● **PROBLEM STATEMENT**
Write out the following lines word for word, keeping every character and line break unchanged.

● **DATASET CONTENT**

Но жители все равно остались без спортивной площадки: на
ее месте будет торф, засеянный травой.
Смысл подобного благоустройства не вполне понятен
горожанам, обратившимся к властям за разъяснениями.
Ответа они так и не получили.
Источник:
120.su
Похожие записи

● **RESPONSE BELOW**
Но жители все равно остались без спортивной площадки: на
ее месте будет торф, засеянный травой.
Смысл подобного благоустройства не вполне понятен
горожанам, обратившимся к властям за разъяснениями.
Ответа они так и не получили.
Источник:
120.su
Похожие записи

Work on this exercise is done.